Madagascar’s extinct elephant birds used to be the largest avian species that we know of. They quickly disappeared not long after humans established a permanent presence on the island off the southeast African coast. But, although humans shortly coexisted with these magnificent animals that could weigh more than a tonne, they poorly documented the birds. A new study is filling in the gaps in our understanding after researchers digitally reconstructed the brains of the extinct animals. The analysis suggests that elephant birds had a very sharp sense of smell and were nocturnal creatures.
This year was an exciting one for elephant bird research. Scientists at the Zoological Society of London reported that humans first arrived in Madagascar as early as 10,500 years ago, judging from butchered elephant bird (Aepyornithidae) remains. And, earlier last month, a research team from the same Zoological Society of London described the largest elephant bird species, aptly named Vorombe titan (meaning ‘big bird’ in Malagasy and Greek). It weighed 800kg and stood up to 3 meters tall — that’s 20 centimeters taller than an ostrich and quite larger than many dinosaurs.
Despite their formidable size, these herbivorous creatures are thought to have been very docile, having lived for thousands of years without any natural predators. When they encountered human hunters, they likely posed no resistance. Elephant birds, along with other Malagasy megafauna such as the giant lemur, became extinct about 1,000 years ago. At that time, there weren’t any scientists on the island, unfortunately, so we don’t really have accurate descriptions of their internal anatomy or behavior.

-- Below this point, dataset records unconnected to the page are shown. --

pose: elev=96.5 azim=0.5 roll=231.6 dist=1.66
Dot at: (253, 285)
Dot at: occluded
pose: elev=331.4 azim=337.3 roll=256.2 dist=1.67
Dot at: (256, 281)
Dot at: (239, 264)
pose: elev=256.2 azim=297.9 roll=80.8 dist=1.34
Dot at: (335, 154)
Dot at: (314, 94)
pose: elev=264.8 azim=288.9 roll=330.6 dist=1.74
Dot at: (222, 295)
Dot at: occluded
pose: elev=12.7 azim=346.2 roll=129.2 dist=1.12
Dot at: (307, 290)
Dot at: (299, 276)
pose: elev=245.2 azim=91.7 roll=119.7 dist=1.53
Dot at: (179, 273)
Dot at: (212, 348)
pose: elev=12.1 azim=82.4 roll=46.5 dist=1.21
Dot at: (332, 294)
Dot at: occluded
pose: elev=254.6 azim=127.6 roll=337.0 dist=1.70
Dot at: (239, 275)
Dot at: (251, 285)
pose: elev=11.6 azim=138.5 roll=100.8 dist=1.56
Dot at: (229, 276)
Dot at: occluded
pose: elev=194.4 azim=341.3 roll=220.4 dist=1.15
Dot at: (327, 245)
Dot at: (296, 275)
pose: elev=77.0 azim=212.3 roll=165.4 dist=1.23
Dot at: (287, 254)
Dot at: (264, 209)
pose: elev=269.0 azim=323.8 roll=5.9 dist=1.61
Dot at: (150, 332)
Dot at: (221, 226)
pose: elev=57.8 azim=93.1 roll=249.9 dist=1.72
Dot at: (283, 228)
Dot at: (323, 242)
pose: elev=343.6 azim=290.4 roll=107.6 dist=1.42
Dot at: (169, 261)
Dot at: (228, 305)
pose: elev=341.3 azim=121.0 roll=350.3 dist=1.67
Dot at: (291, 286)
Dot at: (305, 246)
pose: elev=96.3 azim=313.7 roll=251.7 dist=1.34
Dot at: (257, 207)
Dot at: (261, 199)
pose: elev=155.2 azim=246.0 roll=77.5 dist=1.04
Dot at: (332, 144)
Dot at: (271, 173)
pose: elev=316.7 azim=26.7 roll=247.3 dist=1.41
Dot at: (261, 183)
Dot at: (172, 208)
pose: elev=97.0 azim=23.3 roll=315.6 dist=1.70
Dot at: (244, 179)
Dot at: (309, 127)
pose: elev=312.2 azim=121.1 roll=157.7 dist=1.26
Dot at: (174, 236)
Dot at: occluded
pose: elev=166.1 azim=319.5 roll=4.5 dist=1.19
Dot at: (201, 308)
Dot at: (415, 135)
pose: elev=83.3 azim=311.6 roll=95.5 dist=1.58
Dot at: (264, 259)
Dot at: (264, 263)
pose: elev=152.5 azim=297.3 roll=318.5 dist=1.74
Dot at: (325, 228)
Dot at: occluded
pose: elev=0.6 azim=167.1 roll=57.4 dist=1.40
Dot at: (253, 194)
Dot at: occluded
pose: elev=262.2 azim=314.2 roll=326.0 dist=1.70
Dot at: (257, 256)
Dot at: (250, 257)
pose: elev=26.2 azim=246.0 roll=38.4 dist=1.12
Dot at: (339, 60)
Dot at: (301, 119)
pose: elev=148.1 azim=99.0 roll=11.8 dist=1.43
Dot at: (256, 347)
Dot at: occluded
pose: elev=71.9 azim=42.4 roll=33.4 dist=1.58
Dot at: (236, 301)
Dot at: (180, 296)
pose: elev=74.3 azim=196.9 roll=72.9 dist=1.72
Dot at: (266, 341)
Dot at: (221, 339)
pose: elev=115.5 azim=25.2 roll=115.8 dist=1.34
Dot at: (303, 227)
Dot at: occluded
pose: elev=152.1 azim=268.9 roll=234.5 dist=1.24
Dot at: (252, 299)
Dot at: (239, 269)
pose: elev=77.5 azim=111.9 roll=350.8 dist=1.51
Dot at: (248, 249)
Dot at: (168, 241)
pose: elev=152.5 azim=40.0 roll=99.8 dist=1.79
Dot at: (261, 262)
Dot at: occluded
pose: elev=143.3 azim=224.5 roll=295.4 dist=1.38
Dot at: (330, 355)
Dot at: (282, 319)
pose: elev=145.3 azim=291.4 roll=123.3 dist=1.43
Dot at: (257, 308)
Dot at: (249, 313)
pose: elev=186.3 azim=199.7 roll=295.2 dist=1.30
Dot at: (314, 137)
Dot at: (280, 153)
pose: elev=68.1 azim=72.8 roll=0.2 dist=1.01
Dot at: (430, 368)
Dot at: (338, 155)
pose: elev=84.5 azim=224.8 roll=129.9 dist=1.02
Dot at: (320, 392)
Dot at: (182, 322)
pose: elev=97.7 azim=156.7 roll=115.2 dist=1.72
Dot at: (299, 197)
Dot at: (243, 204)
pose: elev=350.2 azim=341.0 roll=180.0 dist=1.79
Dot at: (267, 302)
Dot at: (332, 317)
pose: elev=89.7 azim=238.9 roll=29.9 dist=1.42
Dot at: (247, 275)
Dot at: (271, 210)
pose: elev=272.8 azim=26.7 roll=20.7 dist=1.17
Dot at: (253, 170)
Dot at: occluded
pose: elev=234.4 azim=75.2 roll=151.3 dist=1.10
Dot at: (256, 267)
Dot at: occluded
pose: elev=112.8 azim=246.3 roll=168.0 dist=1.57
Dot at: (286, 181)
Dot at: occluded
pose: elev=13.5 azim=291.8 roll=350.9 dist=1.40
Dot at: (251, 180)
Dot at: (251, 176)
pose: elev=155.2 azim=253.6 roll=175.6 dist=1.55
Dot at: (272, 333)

Luckily, modern science has the tools that can help us learn intimate details about the lives of animals even though they’re long gone. Although there is no elephant bird brain tissue, researchers at the University of Texas at Austin produced digital reconstructions of the skulls of two elephant bird species. The CT scans show that the optical lobes — the part of the brain responsible for processing vision — were almost nonexistent, which means the elephant bird was likely as blind as a bat. Meanwhile, the olfactory bulbs, which process smell, were much larger than expected in one of the elephant bird species and slightly larger than expected in the other.
Judging from their olfactory bulb sizes, the American researchers think that Aepyornis maximus — the species with the large bulbs — lived in the forest, while the smaller A. hildebrandti probably lived in open grasslands.
Previously, researchers thought that the closest living relative to the elephant bird was Nea Zealand’s giant moa. This has led many to believe that elephant birds were day-time foragers as well. The genetic analysis of the new study, however, suggests that the flightless and nocturnal kiwi might be a better fit.
Based on the new genetic relationship and sensory information, the authors conclude in the Proceedings of the Royal Society B that elephant birds were likely nocturnal animals. Their poor eyesight was not a problem, as today’s kiwi can attest, especially considering that elephant birds had no natural predators to worry about — until they met us.